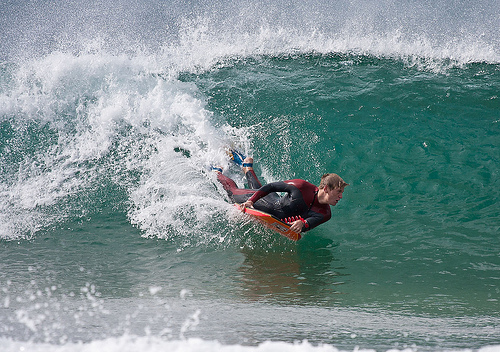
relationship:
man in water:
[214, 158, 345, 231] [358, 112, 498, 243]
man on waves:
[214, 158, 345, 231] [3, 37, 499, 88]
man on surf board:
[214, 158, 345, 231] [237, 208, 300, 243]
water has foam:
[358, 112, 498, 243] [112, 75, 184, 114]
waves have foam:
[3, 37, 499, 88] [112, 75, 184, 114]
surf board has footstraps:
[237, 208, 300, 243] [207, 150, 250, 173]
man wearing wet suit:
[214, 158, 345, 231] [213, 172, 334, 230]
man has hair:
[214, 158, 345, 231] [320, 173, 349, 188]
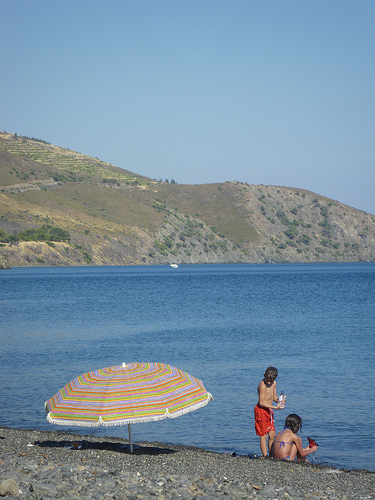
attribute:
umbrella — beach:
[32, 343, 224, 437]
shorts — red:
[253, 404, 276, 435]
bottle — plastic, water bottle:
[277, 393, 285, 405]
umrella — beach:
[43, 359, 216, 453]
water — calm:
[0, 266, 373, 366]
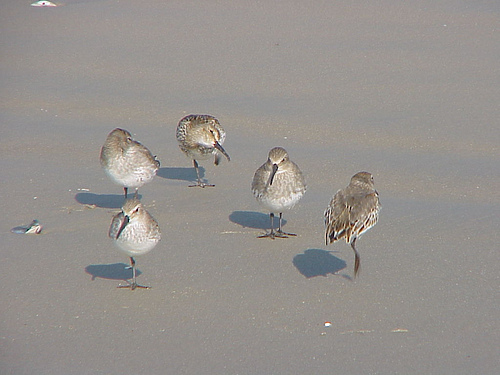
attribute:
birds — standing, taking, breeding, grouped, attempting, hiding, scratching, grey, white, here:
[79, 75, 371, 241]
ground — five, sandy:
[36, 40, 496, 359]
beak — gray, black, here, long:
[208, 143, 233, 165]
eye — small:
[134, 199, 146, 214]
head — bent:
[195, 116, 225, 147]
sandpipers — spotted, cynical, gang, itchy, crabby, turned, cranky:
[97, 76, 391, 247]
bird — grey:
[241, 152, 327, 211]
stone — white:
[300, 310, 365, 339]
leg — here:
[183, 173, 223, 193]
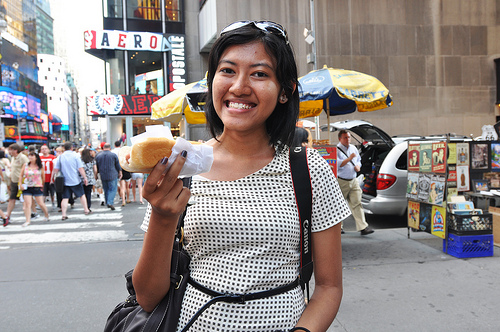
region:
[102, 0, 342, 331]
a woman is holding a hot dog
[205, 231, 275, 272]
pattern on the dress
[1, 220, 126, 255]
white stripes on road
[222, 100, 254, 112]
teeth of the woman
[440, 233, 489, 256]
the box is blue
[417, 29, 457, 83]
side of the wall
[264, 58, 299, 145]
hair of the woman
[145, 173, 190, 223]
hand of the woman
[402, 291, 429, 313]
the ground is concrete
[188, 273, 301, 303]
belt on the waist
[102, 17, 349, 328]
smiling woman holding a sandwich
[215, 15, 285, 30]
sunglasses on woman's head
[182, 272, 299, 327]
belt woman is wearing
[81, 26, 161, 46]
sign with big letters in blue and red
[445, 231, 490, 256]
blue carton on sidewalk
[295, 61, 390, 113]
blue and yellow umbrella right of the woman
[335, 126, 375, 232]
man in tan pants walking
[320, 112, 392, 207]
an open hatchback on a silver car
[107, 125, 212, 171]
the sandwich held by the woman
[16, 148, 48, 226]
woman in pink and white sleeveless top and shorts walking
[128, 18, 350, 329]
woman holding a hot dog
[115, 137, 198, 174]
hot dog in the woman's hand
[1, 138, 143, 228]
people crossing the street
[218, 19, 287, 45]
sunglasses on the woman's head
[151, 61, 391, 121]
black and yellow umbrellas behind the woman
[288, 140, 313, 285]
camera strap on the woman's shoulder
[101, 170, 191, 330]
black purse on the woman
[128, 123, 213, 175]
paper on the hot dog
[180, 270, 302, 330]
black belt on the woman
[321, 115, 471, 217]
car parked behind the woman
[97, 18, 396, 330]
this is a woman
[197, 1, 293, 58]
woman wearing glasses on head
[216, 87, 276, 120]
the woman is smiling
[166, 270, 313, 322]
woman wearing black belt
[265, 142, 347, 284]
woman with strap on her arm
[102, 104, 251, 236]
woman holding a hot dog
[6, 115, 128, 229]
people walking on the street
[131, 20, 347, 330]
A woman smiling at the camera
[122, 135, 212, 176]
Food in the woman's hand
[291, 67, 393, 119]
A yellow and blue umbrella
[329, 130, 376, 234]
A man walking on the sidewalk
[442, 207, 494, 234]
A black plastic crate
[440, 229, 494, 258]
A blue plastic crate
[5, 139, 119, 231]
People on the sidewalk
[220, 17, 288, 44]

==

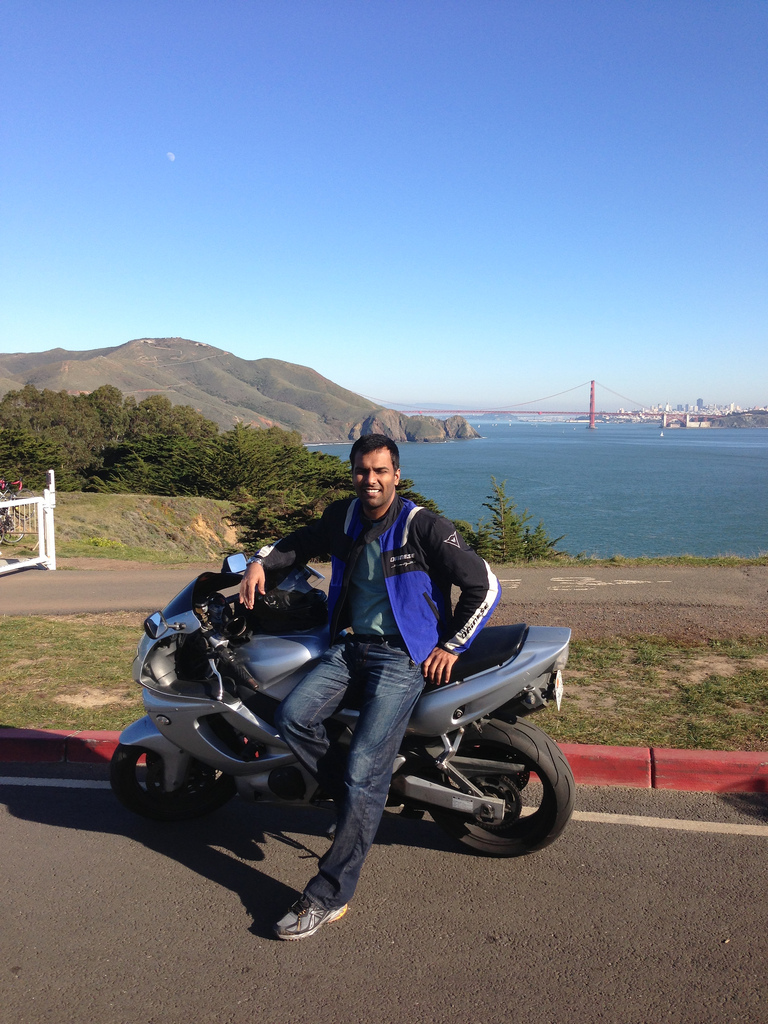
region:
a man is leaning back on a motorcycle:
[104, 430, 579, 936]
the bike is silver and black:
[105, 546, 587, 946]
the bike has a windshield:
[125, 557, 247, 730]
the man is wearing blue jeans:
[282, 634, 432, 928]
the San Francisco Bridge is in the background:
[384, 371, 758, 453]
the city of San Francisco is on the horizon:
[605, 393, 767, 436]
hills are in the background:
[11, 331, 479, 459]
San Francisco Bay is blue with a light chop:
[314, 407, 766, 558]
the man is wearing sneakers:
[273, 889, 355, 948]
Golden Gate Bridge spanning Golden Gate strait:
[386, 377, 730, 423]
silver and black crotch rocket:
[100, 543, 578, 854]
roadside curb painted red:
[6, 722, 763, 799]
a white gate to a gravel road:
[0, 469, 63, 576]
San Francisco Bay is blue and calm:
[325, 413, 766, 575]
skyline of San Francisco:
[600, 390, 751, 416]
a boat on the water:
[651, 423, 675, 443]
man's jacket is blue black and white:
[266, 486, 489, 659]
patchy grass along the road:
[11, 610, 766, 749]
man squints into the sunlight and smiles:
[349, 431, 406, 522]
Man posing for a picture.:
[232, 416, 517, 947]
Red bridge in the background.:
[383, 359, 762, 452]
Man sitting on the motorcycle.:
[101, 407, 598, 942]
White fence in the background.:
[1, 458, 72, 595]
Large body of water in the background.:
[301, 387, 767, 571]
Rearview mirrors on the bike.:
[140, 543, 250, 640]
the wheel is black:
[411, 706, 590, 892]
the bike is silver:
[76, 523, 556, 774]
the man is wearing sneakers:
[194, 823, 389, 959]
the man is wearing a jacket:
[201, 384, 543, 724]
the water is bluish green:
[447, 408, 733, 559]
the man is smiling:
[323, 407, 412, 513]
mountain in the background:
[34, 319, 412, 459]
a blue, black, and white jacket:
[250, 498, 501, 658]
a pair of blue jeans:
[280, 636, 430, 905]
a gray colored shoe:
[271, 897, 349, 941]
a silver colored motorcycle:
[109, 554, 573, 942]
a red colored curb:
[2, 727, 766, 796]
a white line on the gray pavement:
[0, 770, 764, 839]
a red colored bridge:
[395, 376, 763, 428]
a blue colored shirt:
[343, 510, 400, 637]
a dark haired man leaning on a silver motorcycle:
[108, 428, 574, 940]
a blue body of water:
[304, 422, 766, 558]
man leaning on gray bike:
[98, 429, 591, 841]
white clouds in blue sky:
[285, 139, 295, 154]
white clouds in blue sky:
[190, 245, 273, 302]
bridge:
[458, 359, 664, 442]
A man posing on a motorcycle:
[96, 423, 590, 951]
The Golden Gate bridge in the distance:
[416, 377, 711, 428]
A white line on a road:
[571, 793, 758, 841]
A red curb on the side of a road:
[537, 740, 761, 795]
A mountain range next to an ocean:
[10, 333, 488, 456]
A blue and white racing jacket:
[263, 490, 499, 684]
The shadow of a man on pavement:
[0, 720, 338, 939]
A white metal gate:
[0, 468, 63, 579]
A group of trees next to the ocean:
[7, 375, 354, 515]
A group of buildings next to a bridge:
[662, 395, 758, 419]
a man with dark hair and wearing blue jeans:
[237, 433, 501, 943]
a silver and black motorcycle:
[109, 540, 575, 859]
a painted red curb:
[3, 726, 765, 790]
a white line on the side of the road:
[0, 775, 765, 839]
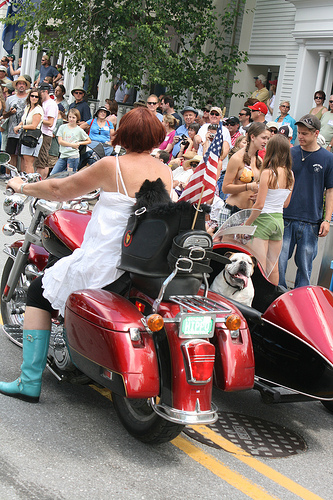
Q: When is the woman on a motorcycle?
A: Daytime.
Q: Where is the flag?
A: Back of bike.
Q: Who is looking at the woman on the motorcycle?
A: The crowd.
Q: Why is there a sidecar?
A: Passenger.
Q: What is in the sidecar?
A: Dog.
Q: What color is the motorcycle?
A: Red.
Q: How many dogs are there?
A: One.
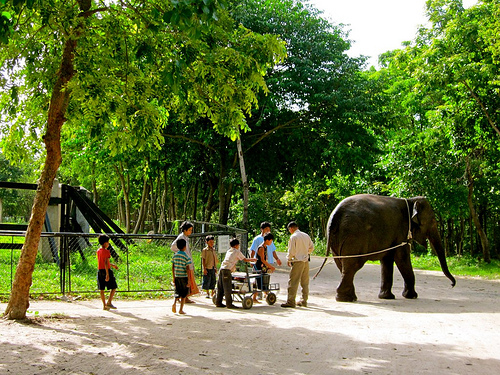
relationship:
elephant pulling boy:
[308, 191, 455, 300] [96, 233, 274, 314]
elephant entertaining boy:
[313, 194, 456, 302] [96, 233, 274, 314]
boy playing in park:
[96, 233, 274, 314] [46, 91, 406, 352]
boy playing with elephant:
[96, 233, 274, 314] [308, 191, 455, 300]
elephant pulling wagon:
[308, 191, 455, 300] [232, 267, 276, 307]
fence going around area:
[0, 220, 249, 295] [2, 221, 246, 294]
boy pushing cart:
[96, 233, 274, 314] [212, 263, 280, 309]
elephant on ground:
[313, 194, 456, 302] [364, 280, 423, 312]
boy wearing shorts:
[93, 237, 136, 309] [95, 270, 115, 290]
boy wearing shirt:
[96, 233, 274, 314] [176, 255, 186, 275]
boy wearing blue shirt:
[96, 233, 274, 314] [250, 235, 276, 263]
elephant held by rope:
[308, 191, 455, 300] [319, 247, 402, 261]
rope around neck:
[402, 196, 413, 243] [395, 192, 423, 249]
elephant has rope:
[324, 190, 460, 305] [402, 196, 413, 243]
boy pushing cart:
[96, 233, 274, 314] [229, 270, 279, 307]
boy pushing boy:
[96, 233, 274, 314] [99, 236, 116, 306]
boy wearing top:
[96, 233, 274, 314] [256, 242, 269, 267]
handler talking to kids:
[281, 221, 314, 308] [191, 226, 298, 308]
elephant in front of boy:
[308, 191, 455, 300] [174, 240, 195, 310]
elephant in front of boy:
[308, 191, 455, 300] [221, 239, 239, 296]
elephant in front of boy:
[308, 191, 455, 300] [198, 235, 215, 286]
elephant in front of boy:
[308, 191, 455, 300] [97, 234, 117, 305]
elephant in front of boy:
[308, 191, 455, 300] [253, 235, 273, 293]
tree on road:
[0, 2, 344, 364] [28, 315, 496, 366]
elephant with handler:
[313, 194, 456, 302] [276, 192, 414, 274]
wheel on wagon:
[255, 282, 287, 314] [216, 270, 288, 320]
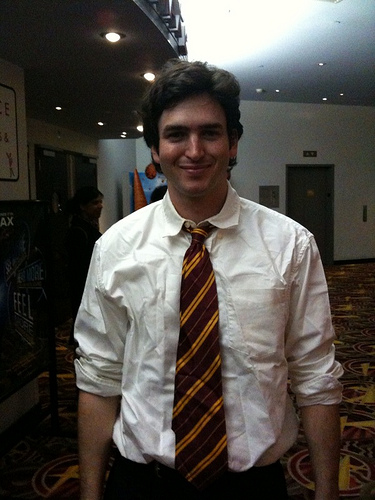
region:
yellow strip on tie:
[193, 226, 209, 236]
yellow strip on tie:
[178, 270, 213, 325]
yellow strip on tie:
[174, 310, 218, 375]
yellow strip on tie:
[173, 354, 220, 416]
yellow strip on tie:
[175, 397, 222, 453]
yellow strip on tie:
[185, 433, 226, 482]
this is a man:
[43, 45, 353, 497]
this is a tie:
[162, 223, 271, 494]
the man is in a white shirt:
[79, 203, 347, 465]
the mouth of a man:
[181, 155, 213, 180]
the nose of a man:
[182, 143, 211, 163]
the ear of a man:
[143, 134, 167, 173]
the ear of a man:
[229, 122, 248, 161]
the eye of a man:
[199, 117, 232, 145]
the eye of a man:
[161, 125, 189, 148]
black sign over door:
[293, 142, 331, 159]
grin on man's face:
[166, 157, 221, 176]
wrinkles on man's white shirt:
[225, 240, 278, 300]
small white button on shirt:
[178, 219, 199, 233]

HOW TO COMPLETE THIS TASK: Rewrite the data starting at the line containing "A mountain range" and ending at the line containing "[402, 196, 413, 243] [395, 192, 423, 249]", replacing "elephant" with "pachyderm" and leaving everything else unchanged. Leave the pictures out of your answer.

SOLUTION FOR THIS TASK:
A mountain range next to an ocean:
[10, 333, 488, 456]
A blue and white racing jacket:
[263, 490, 499, 684]
The shadow of a man on pavement:
[0, 720, 338, 939]
A white metal gate:
[0, 468, 63, 579]
A group of trees next to the ocean:
[7, 375, 354, 515]
A group of buildings next to a bridge:
[662, 395, 758, 419]
a man with dark hair and wearing blue jeans:
[237, 433, 501, 943]
a silver and black motorcycle:
[109, 540, 575, 859]
a painted red curb:
[3, 726, 765, 790]
a white line on the side of the road:
[0, 775, 765, 839]
Q: When is the woman on a motorcycle?
A: Daytime.
Q: Where is the flag?
A: Back of bike.
Q: Who is looking at the woman on the motorcycle?
A: The crowd.
Q: Why is there a sidecar?
A: Passenger.
Q: What is in the sidecar?
A: Dog.
Q: What color is the motorcycle?
A: Red.
Q: How many dogs are there?
A: One.
relationship:
pachyderm pulling boy:
[308, 191, 455, 300] [96, 233, 274, 314]
pachyderm entertaining boy:
[313, 194, 456, 302] [96, 233, 274, 314]
boy playing in park:
[96, 233, 274, 314] [46, 91, 406, 352]
boy playing with pachyderm:
[96, 233, 274, 314] [308, 191, 455, 300]
pachyderm pulling wagon:
[308, 191, 455, 300] [232, 267, 276, 307]
fence going around area:
[0, 220, 249, 295] [2, 221, 246, 294]
boy pushing cart:
[96, 233, 274, 314] [212, 263, 280, 309]
pachyderm on ground:
[313, 194, 456, 302] [364, 280, 423, 312]
boy wearing shorts:
[93, 237, 136, 309] [95, 270, 115, 290]
boy wearing shirt:
[96, 233, 274, 314] [176, 255, 186, 275]
boy wearing blue shirt:
[96, 233, 274, 314] [250, 235, 276, 263]
pachyderm held by rope:
[308, 191, 455, 300] [319, 247, 402, 261]
rope around neck:
[402, 196, 413, 243] [395, 192, 423, 249]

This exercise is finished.